Черноморское побережье — лучшее место для летнего отдыха!..»

— Куда ты идешь? — спросил я громко и посмотрел на нее.

И я увидел в ее глазах острую бородку-клинышек.

— Вечер вопросов без ответов, — сказала она и усмехнулась. — Пропусти меня, пожалуйста.

Я не сдвинулся с места. Она обошла меня и снова пошла в сторону стадиона «Динамо».

Я стоял, не оборачиваясь, спиной к ней. Над площадью Белорусского вокзала продолжали прыгать красно-зеленые буквы рекламы. «Пейте свежее жигулевское пиво…»

Ах, как все это замечательно! Выпил кружку свежего пива, закусил горячей сосиской, вызвал такси и поехал на черноморское побережье проводить летний отпуск…

Что же мне все-таки делать? Догонять ее? Плюнуть и уйти? Но я же люблю ее, люблю, а она идет к другому.

Я обернулся. Она уходила от меня по длинному аккуратному скверику между тяжелыми чугунными скамейками. Она приближалась к стадиону «Динамо». Наплевать. Пусть идет. Пусть идет к своему научному руководителю. Забыть ее. Навсегда забыть ее имя, ее глаза, волосы, фигуру, походку. Вырвать из памяти. Сжечь. Растоптать. Развеять.

Будь ты проклята. (Только не идти за ней.) Во веки веков. (Только не идти за ней.) Я никогда не вспомню о тебе, никогда даже не подумаю о тебе. (Только не идти за ней.) Ты еще пожалеешь об этом, ты еще будешь просить у меня прощения, еще будешь умолять меня. (Только не идти за ней.) Никогда я не пойду за тобой, никогда мне не нравились ни твое лицо, ни твоя фигура, ни твоя походка…

Я догнал ее. Она даже не взглянула на меня. Она быстро шла вперед, засунув руки в карманы пальто.

— Почему ты идешь к нему?

Она молчала.

— Почему ты идешь к нему?

Она молчала.

— Почему ты позвонила мне утром?

Она остановилась. Она посмотрела на меня. И я вдруг увидел, что она старше меня. На целых двенадцать лет. Весь день она была одного со мной возраста, а к вечеру она стала старше.

Вдруг я понял, что она целый день ждала от меня чего-то. Но чего? Зачем она позвонила мне? Может быть, она просто прощалась со мной и со всем тем, что было у нас?

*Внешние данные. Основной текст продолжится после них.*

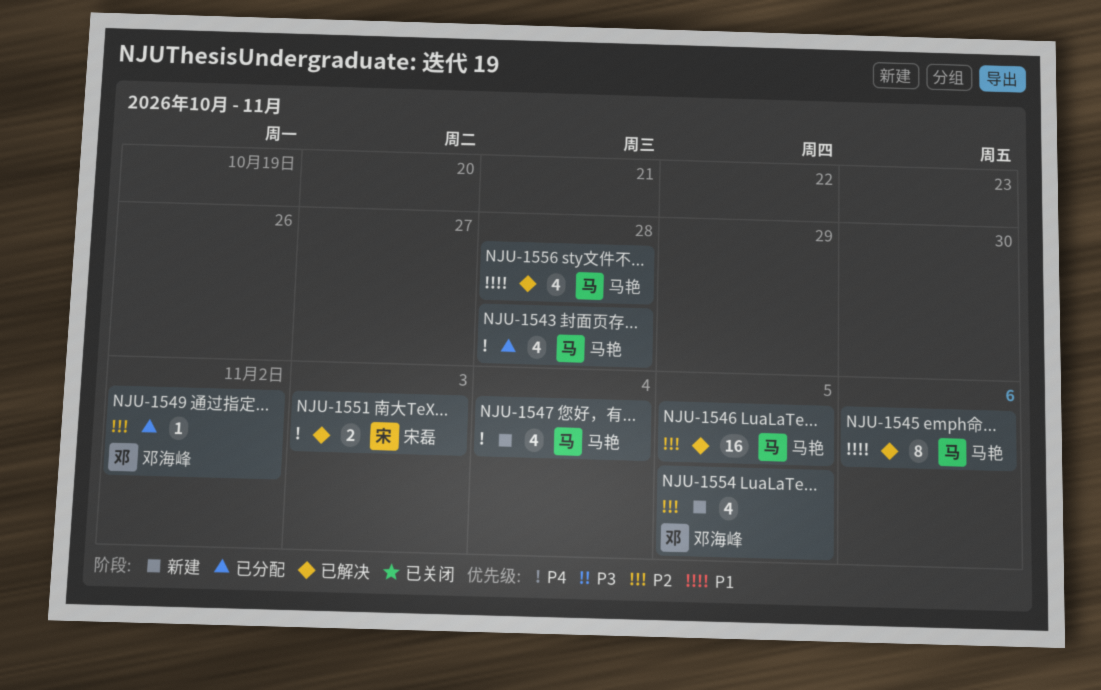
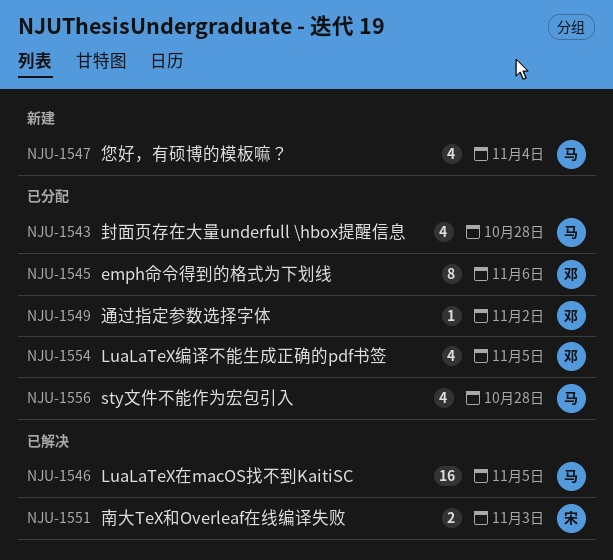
NJU-1545, status: 已解决 -> 已分配
NJU-1545, owner: 马艳 -> 邓海峰
NJU-1554, status: 新建 -> 已分配
NJU-1556, status: 已解决 -> 已分配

— Я не пущу тебя! — сказал я.

— Дурак, — сказала она.

— Ты не пойдешь к нему! — сказал я.

— Дурак, — сказала она.

— Не пущу, слышишь?!

— Дурачок, — сказала она.

— Не пущу, — сказал я.

— Отойди, — сказала она.

Я знал, что мне нужно ударить ее. Именно сейчас. Но женщин нельзя, бить. Нельзя бить женщин, детей и животных. Так нас учили еще в школе.

— Наташа, не ходи к нему, — сказал я, первый раз за день называя ее по имени.

Она дотронулась указательным пальцем до пуговицы на моем пальто.

— Иди, — сказала она. — Я позвоню тебе…

И она опять ушла от меня по аккуратному скверику на Ленинградском шоссе между тяжелыми чугунными скамейками.

Я подождал немного, а потом, перейдя на другую сторону улицы, пошел следом за ней. Я старался идти так, чтобы она не увидела меня, но она так ни разу и не оглянулась за все время, пока шла до северных трибун стадиона «Динамо».

Потом она повернула направо, налево, снова направо. Я шел за ней следом и тоже поворачивал направо, налево и снова направо.

Она подошла к его дому, остановилась около его подъезда, подняла вверх голову и посмотрела на его окна.

В его окнах горел свет.

И так ни разу и не оглянувшись, она вошла в подъезд его дома.

Я слышал, как захлопнулись двери лифта, видел, как поднималась освещенная кабинка от одного темного окна к другому, слышал, как лифт остановился на третьем этаже, как она вышла, и как еще раз хлопнула железная дверь, и как, постояв несколько секунд на площадке, она позвонила около дверей его квартиры.

Щелкнул замок, дверь отворилась, кто-то что-то сказал, кто-то засмеялся, снова щелкнул замок, и входная дверь его квартиры закрылась. Захлопнулась.